* [Explore o material]:
(A) Responda com base no texto sobre a Dassault Systèmes:
(i) Para quantos em cada 10 fabricantes de automóveis a empresa executa processos de design, engenharia e simulação?
(ii) Por qual sigla o conceito de ciclo de vida de produtos é conhecido no jargão do setor?
(iii) De que setor é a empresa de um dos dois contratos fechados recentemente?
(B) Copie do texto sobre a Dassault Systèmes o trecho entre "Por conta de" e "ou já existentes.", inclusive.
(C) Continue o texto sobre a Dassault Systèmes a partir da última frase apresentada.

* [Texto do documento]:
Por conta de sua especialização, diz Chocolat, a Dassault Systèmes executa processos de design, engenharia e simulação para sete em cada 10 fabricantes de automóveis e para uma grande quantidade de fabricantes de equipamentos industriais.
A companhia atua dentro do conceito de ciclo de vida de produtos – no jargão do setor conhecido pela sigla PLM, de Product Life Cycle Management, com uma tecnologia que permite desenvolver e simular inovações, seja em produtos em desenvolvimento ou já existentes.
“Quando fui fazer a apresentação desse conceito para um cliente, falei de setores em que atuávamos e citei agribusiness, todo mundo falou ‘como assim?’”
Embora o agro não esteja descrito explicitamente entre as áreas de atuação da empresa, segundo Chocolat o segmento está incluído dentro do item equipamentos industriais, que englobam uma série de setores em que a Dassault Systèmes atua.
Um dos trunfos da companhia está no uso de uma tecnologia chamada por ele de gêmeos virtuais. Nela, a empresa utiliza softwares para criar representações digitais de um produto ou até mesmo de uma molécula e, a partir delas, fazer simulações.
Chocolat diferencia os gêmeos virtuais dos digitais, em que se tem apenas a representação do físico, sem inseri-lo em um mundo virtual. “O gêmeo virtual, bem explorado, te permite simular diversas possibilidades, como ele interage no mundo, quais possibilidades você tem de otimizar esse produto, o processo ou o ambiente onde ele está sendo implementado”, diz Chocolat.
O executivo cita como exemplo dois contratos fechados recentemente, mas cujos clientes ainda não pode divulgar, para demonstrar o que os gêmeos virtuais podem oferecer. Um deles é com uma empresa do setor de transporte ferroviário que transporta cargas do agronegócio.
“Um dos problemas que eles têm é como otimizar o staff, o tipo de maquinário para carga transportada ou por tipo de formação, as velocidades dos comboios, entre outras variáveis”, conta. “Então, você tem que poder simular virtualmente todos esses diversos cenários.”
Outro projeto é com um fabricante de equipamentos. “Eles utilizam tecnologias da Dassault Systèmes, seja para design, seja para fazer o processo de teste e simulação”.

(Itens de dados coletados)

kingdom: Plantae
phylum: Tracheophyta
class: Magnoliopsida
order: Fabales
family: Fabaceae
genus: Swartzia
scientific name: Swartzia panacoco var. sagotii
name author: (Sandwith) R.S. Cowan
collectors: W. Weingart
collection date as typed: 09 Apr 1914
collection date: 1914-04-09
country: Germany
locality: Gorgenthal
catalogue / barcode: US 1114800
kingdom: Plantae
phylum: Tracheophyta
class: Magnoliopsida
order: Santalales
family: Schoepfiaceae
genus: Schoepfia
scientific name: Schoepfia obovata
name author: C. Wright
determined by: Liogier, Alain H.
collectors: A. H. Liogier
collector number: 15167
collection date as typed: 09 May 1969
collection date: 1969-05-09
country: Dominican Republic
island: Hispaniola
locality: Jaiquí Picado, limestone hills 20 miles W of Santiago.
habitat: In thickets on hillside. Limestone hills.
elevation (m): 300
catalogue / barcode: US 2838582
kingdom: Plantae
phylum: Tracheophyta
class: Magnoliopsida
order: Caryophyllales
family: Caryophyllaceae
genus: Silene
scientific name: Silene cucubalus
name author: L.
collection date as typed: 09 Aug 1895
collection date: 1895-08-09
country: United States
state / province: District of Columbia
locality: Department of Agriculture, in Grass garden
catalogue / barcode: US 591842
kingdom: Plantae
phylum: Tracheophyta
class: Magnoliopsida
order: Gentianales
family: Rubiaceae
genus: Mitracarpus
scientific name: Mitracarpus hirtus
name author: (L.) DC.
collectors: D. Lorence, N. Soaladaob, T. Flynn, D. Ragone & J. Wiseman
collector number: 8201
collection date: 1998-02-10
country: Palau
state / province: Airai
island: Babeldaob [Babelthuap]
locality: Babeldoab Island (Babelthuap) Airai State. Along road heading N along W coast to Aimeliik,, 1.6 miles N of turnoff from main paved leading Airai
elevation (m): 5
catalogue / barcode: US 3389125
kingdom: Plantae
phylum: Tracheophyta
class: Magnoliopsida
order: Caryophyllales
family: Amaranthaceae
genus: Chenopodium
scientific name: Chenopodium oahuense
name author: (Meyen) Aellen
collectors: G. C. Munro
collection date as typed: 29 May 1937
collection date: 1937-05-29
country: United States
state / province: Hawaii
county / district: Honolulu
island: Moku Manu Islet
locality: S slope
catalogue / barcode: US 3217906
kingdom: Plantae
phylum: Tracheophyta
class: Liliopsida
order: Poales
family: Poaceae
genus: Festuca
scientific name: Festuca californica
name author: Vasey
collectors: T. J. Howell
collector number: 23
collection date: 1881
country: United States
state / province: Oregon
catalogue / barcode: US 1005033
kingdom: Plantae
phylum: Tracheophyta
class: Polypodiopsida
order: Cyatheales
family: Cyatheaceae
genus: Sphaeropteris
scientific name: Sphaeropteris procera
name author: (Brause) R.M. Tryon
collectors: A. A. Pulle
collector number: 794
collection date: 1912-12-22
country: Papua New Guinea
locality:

* [Suas respostas escritas]:
(A)
(i) Sete em cada 10.
(ii) PLM, de Product Life Cycle Management.
(iii) Do setor de transporte ferroviário, com transporte de cargas do agronegócio.

(B)
Por conta de sua especialização, diz Chocolat, a Dassault Systèmes executa processos de design, engenharia e simulação para sete em cada 10 fabricantes de automóveis e para uma grande quantidade de fabricantes de equipamentos industriais.
A companhia atua dentro do conceito de ciclo de vida de produtos – no jargão do setor conhecido pela sigla PLM, de Product Life Cycle Management, com uma tecnologia que permite desenvolver e simular inovações, seja em produtos em desenvolvimento ou já existentes.

(C)
Assim, quando o modelo está projetado, antes mesmo de leva-lo à linha de montagem é possível saber como ele vai funcionar, o centro de gravidade do equipamento, se ele não vai tombar, qual a visão do operador a partir da plataforma de comando onde ele está a cinco metros de altura e assim por diante.
“Você precisa simular tudo isso em ambientes virtuais, ao invés de produzir um equipamento para ir a testar a campo, descobrir os erros e voltar novamente para a prancheta”.
No caso de sementes, Chocolat diz que a empresa já executa projetos, no exterior, em que os clientes usam seus softwares para controlar os ciclos de desenvolvimento de tecnologia, de modo a proteger a propriedade intelectual de suas inovações.
“No beneficiamento das sementes, um dos grandes produtores mundiais utiliza as plataformas de manufatura, indústria 4.0 e supply chain da Dassault Systèmes para poder otimizar os processos e melhorar suas margens”, acrescenta.
Chocolat vê ainda potencial a ser explorado em outras áreas do agro. “Se na indústria de máquinas pesa nossa expertise na área aeronáutica, na biotecnologia somos levados por conta da nossa expertise na área farmacêutica”, afirma. “As vacinas da Pfizer e da Moderna contra a Covid-19, por exemplo, foram desenvolvidas em curto tempo e testadas virtualmente em plataformas da Dassault Systèmes”.
As tecnologias da empresa ainda não chegaram, por aqui, nas operações de campo. O AgFeed revelou, recentemente, o caso do uso de gêmeos digitais na Fazendas Reunidas Baumgart, em Goiás, mas o projeto foi desenvolvido por outra empresa.
“Eu gostaria muito”, afirma. “Meu problema, aqui na América Latina, é que a gente está tão forte em alguns setores e eles consomem tanto da nossa mão de obra, que muitas vezes o urgente fica na frente do importante”.